Il registro digitale permette di scambiare e vidimare i documenti, riducendo tempi e costi di spedizione

 

La tecnologia blockchain viene impiegata sempre più spesso in ambiti molto diversi dalle criptovalute, grazie alle quali è diventata nota. Dalla tracciabilità della merce allo scambio di informazioni protette, gli impieghi di questo registro digitale condiviso stanno iniziando a modificare la gestione della supply chain.

Un caso, analizzato da Paolo Bosso su Il Post, è quello dei trasporti marittimi. A gennaio, la compagnia di trasporti Maersk Line e Ibm hanno siglato un accordo in seguito al quale è stata presentata TradeLens, una piattaforma che usa la tecnologia blockchain per gestire le spedizioni via mare insieme a ClearWay, software di interfaccia in versione beta.

Si tratta del primo sistema di questo tipo su larga scala, e permette di gestire da un’unica finestra telematica tutti i documenti che accompagnano una singola merce nel suo itinerario a bordo di una nave mercantile. Per capire la portata di questa innovazione, basti pensare che per spedire un collo di fiori al porto di Mombasa a quello di Rotterdam sono necessarie almeno 200 comunicazioni tra una trentina di persone (reali e giuridiche) come società di spedizione, brokers, governi, autorità portuali e armatori. Il 15% dei costi di una spedizione sono legati a bolle doganali e nulla osta sanitari.

La piattaforma permette di scambiare documenti e garantisce, tramite la criptazione, la possibilità di vidimarli in modo da escludere la manomissione. La quantità di dati raccolta ha già raggiunto numeri importanti: in un anno TradeLens ha archiviato informazioni su 154 milioni di spedizioni. Si pensi infatti che una singola nave delle più grandi compagnie armatoriali al mondo può trasportare nei porti in due settimane anche 20mila container. Per gestire questa mole di dati stanno partecipando al progetto, insieme a Maersk e Ibm, 94 organizzazioni tra cui 20 operatori portuali, come i porti di Rotterdam, Bilbao, Filadelfia, il gruppo di Singapore Psa, le società logistiche Ceva e Damco, le autorità doganali di Paesi Bassi, Arabia Saudita, Singapore, Australia e Perù.

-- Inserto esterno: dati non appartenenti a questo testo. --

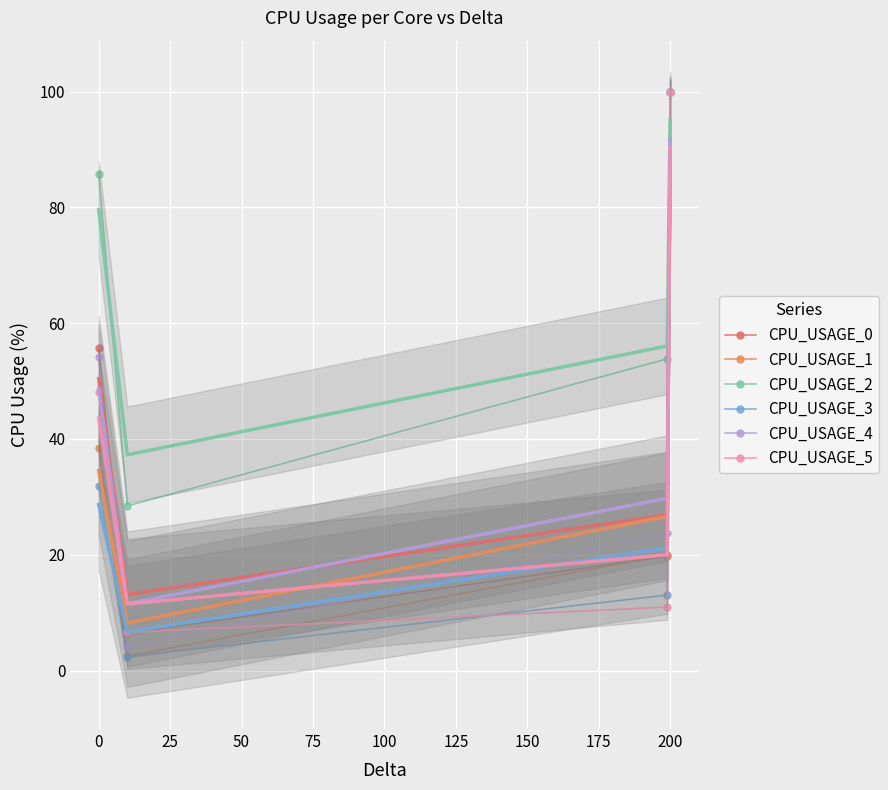

Reading left to right, what are all the values shown in this chart?

CPU_USAGE_0: 55.7	6.5	19.7	100.0
CPU_USAGE_1: 38.4	2.5	20.0	100.0
CPU_USAGE_2: 85.7	28.4	53.8	100.0
CPU_USAGE_3: 31.8	2.4	13.0	100.0
CPU_USAGE_4: 54.1	4.1	23.7	100.0
CPU_USAGE_5: 48.1	6.6	11.0	100.0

Questa tecnologia sarà dunque in grado di diminuire significativamente i costi di spedizione così come i tempi di transito, che potrebbero ridursi del 40%. D’altra parte, questo risparmio sarà in parte collegato alla scomparsa, o almeno alla riduzione, di alcuni mestieri tradizionali come gli agenti marittimi e gli spedizionieri doganali. Si calcola che i passi necessari per sapere dove si trova il proprio container lungo la supply chain possono venir ridotti da dieci a uno coinvolgendo non più cinque ma una sola persona.